The longer-term problem is how to pay for the Mission Act once funding runs out in the spring of 2019. The White House and Congress are at loggerheads about whether to lift the cap on discretionary funding to support the Mission Act or whether its funding must come through cuts to other programs. There is also uncertainty about how much funding is needed to support the program. The law won’t do much if it isn’t properly funded.
3. Ensure that civilian providers deliver high-quality care to veterans.

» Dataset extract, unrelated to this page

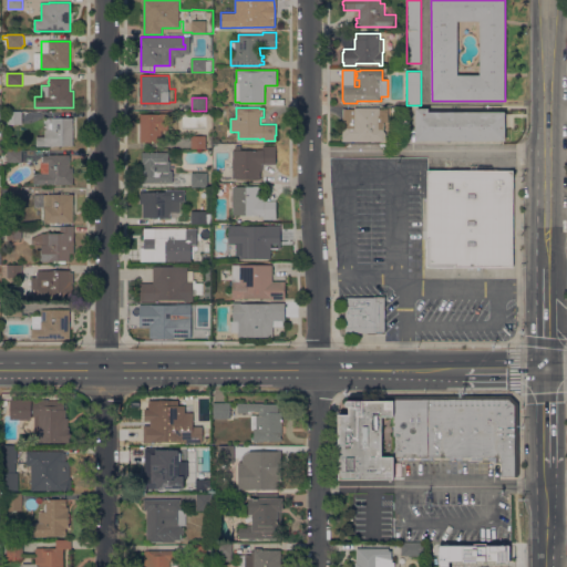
[(342,125),(343,125),(343,110),(354,109),(354,107),(380,107),(380,109),(388,109),(388,122),(383,122),(383,132),(378,132),(378,141),(342,141),(342,125)]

In New York State, only about 3% of civilian health care providers report being fully ready and prepared to provide timely, high-quality care to veterans in the community. Less than half of private providers report being familiar with military culture and most report that they do not regularly screen for conditions that are common among veterans. If we want to provide real options for veterans to get care in their communities, more needs to be done to equip civilian providers to address the unique needs of veteran patients. Beyond the basics, strengthening links between the VA and private providers and spurring the exchange of clinical information would help. If we don’t address the civilian workforce issue, failure is likely and it is veterans who will pay the price.
4. Fill critical vacancies in VA staff positions.
The VA currently lacks the human resources to carry out its mission effectively and has more than 45,000 vacancies — more than 1 in 10 department jobs. Three of the most senior positions — deputy secretary, undersecretary for health, and chief information officer — are vacant. Secretary Wilkie has noted that filling these staff positions is a top priority, and progress needs to happen quickly. A severely understaffed agency cannot fulfill its obligations.
The VA is an enormous, complex department, often surrounded by intense politics. Leading it effectively is a difficult task, and one man alone can’t give veterans everything they need. My most important piece of advice for Secretary Wilkie is to make the views of veterans themselves his North Star guiding his decisions in this critical role. Our veterans need and deserve a health care system that works for them, one that delivers timely, reliable, accessible, high-quality care. Given a fair chance, support, and the resources he needs, let’s help Secretary Wilkie do just that.